I had a look at ten OECD countries/areas whose central banks have since mid-2009 raised their policy interest rates and subsequently lowered them again. I was curious as to how quickly those reversals came, and what else was going on.
The overnight interest rates for these countries are shown below. Overnight rates aren’t the same as policy rates, but the OECD has these data readily available.
A couple of cases we can fairly quickly set to one side. The Bank of Canada began raising its policy rate in mid 2010, and only in late 2014 did it make a single subsequent cut. Iceland raised rates in 2011, and did not cut again until mid 2014. Given the turbulent circumstances of Iceland, the stability in policy rates is quite surprising.
Australia and Chile both benefited hugely for a time from the late phase in the hard commodities price boom that peaked in 2011. In both cases the increases after the 08/09 crisis seemed pretty well-warranted, and in Chile’s case the peak rate was held for two years before some cuts were put in place. In neither country’s case has inflation been uncomfortably low relative to the target.
I don’t know much about Israel, but the very shortlived nature of the post 2009 peak interest rate, combined with the fact that the policy rate has subsequently been cut to new lows, and that CPI ex food and energy inflation has been running well under 1 per cent for some time suggests a policy mistake.
The Swedish policy mistake has been well-documented by Lars Svensson (and only rather grudgingly accepted by the Stefan Ingves, the Governor of the Riksbank). Both Sweden and Norway will have been affected by the unforeseen severity of the euro crisis, but in Sweden’s case in particular there was a clear misjudgement by the policy committee.
The ECB’s policy tightening in 2011 proved to be extremely shortlived. I’m not aware of anyone who would call it anything other than a mistake.

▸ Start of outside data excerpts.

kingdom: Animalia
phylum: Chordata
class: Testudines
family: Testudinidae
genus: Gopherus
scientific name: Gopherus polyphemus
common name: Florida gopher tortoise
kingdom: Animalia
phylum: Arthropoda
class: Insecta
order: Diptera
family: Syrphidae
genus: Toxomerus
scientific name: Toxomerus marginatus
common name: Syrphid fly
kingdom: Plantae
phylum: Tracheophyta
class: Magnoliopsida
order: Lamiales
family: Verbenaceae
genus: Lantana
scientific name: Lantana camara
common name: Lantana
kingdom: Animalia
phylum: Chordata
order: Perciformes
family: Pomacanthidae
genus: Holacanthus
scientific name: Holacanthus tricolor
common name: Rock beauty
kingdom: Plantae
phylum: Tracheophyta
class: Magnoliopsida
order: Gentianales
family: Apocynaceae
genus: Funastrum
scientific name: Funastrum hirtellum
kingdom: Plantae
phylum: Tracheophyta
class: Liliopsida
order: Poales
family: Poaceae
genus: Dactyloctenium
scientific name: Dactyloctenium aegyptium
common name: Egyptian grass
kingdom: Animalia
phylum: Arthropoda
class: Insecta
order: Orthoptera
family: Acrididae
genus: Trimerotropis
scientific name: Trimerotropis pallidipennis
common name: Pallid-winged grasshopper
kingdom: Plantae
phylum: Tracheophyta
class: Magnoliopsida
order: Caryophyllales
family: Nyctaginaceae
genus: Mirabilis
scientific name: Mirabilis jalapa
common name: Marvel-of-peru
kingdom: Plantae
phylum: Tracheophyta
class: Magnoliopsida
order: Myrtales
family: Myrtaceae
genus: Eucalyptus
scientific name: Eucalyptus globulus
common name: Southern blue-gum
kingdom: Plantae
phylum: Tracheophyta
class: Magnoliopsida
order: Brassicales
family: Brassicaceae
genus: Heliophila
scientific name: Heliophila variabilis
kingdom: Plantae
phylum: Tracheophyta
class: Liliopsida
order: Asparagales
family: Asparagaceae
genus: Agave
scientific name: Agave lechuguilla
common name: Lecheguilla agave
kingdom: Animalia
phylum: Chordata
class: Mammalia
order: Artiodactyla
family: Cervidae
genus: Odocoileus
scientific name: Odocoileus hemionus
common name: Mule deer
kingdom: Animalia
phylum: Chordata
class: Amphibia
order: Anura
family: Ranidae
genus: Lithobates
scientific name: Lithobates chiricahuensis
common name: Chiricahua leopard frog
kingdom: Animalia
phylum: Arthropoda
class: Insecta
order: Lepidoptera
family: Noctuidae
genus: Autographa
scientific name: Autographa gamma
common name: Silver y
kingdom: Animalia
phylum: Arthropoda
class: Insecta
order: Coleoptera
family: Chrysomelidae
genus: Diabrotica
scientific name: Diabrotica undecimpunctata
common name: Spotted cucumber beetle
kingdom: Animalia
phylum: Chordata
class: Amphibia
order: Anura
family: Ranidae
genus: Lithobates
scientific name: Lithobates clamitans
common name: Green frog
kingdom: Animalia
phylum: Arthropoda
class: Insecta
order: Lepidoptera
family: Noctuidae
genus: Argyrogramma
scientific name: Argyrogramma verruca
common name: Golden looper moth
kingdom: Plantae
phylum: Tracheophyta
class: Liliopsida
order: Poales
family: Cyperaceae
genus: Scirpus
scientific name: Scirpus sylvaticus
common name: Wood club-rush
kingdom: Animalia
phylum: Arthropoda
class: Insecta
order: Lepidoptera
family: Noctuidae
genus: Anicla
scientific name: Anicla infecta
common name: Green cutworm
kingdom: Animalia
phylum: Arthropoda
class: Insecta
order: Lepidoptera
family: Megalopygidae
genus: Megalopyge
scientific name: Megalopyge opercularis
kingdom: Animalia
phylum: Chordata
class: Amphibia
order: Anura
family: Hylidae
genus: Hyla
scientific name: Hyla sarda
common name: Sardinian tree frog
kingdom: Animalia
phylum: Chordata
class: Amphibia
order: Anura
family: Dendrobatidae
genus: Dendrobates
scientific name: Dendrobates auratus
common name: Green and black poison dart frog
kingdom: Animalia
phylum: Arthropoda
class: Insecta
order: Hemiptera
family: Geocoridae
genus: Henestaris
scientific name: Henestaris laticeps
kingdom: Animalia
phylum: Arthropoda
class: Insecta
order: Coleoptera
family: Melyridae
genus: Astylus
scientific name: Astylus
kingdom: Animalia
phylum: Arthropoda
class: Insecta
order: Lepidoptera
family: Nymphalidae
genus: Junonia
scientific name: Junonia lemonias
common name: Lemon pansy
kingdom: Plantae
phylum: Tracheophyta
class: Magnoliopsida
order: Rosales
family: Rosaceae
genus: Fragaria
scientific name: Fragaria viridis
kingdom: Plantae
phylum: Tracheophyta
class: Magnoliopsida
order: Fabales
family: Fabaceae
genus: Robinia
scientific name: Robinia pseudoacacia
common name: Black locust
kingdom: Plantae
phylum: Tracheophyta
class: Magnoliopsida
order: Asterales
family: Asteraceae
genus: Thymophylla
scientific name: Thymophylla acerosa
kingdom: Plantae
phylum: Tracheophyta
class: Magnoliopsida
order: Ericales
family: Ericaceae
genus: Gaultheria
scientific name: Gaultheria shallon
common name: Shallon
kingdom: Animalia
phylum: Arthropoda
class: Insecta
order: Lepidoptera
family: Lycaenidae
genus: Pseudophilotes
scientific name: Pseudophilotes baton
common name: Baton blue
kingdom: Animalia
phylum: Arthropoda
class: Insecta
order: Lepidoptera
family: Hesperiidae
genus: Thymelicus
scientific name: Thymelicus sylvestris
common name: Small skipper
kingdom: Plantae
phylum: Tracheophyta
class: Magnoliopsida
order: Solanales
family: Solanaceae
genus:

There is probably a variety of factors that influenced the ECB at the time, but they acted too soon, under no (inflation target) pressure, and quickly had to reverse themselves.
Finally, we have the Reserve Bank of New Zealand, the only one of our ten central banks to have reversed itself twice in five years. The 2010 increases took place at a time when a variety of other central banks were raising policy rates. There was some reason to think that the recession was behind us, and that it would be prudent to begin raising rates. I wasn’t involved in the Reserve Bank’s 2010 decisions – I was on secondment at Treasury – but from memory I thought they were sensible moves. As it turned out, by the time the rate increases were being put through the economy was already turning down again, and had a shallow “double-dip recession” The February 2011 earthquake was the catalyst for cutting the OCR again. Initially, it was sold as a pre-emptive step, but we fairly soon realised that the level of interest rates actually needed to be lower even once the initial shock had passed.
And then the Reserve Bank did it again. I’m not going to rehearse the ground I covered this morning, but it is difficult not to put this episode – the increases last year, now needing to be reversed – in the category of a mistake. It is harder to evaluate other countries’ policies, but I would group it with the Swedish and ECB mistakes. Monetary policy mistakes do happen, and they can happen on either side (too tight or too loose). But since 2009 it has been those central banks too eager to anticipate future inflation pressures that have made the mistakes and had to reverse themselves. As a straw in wind, in a country with an unusual governance model, it should be a little troubling that our central bank appears to be the only one to have made the same mistake twice. It brings to mind the line from “The Importance of Being Earnest”:
To lose one parent may be regarded as a misfortune; to lose both looks like carelessness.”